In fact, being unusually tall is no laughing matter. Apart from sightseeing, the Europeans, who were joined by a 60-strong contingent from the United States, were in London to discuss steps they could take to ease the problems of tall men and women. They have decided to ask the European Parliament in Strasbourg to pass new laws taking account of the needs of people well above average height.

Heinricy explains: "The average height of human beings increases by half an inch every decade, but the world hasn't caught up with reality.... We are determined to make governments in the European Union take note of the fact that many standard sizes were set more than 100 years ago - and we want them to enact new laws accordingly," he says.

Most tall people are quick to insist that they don't regard unusual height as an affliction - and they certainly don't want to be patronized by the "vertically challenged." But a few minutes' conversation with the group reveals a world in which tall people all too often draw the short straw.

"At a standard 6-feet, 6-inches - a figure set in 1880 - doorways in Britain are far too low," Heinricy says. "So are most desks and tables. And let's not talk about seats in airplanes!"

At one point, the group is shown King Henry VIII's bed. At six feet, the six-times-married monarch was considered tall for his time. But Britain's Mary Noakes (6-feet, 2-inches) comments, "His bed is no longer than [those in] most British hotels today." It would have been wiser not to mention such things. As host president of the Tall Persons' Club of Great Britain, Heinricy spent several weeks looking for London hotels with beds more than six feet long. "The British bed-length standard was set in 1860," he explains. "The best I could find were beds 6-feet, 3-inches in length. You can imagine what that meant for most of us."

In Europe, German, Dutch, and Scandinavian men average six feet in height - and growing. But in the US, scientists say something odd is happening. "The height of the American male has stayed constant at 5-feet, 10-inches since the 1970s," says Stephen Gray, a nutritionist at Nottingham University. In Britain, the average male these days stands at 5-feet, 11-inches. "So we've left the Americans behind," Professor Gray says.
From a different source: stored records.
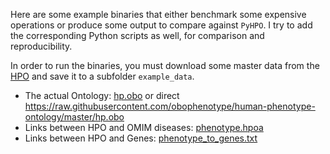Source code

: Here are some example binaries that either benchmark some expensive operations or produce some output to compare against `PyHPO`. I try to add the corresponding Python scripts as well, for comparison and reproducibility.

In order to run the binaries, you must download some master data from the [HPO](https://hpo.jax.org/) and save it to a subfolder `example_data`.

- The actual Ontology: [hp.obo](https://hpo.jax.org/app/data/ontology) or direct <https://raw.githubusercontent.com/obophenotype/human-phenotype-ontology/master/hp.obo>
- Links between HPO and OMIM diseases: [phenotype.hpoa](https://hpo.jax.org/app/data/annotations)
- Links between HPO and Genes: [phenotype_to_genes.txt](http://purl.obolibrary.org/obo/hp/hpoa/phenotype_to_genes.txt)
Mutual tallness can have its benefits. It can bring people together. Sven Gabriel and Ute Pfannschmidt from Germany are both 6-feet, 2-inches tall. "In normal society it was a problem to find a man I could relate to," says Ms. Pfannschmidt. "Then I met Sven. My height ceased to be a drawback."

But the experience of Phil Heinricy and his wife Carol has been different. At 5-feet, 3-inches, she is more than a foot shorter than her husband.

"I help Phil with the club," she says. "Since it started, I've had to get used to seeing the world through other people's legs."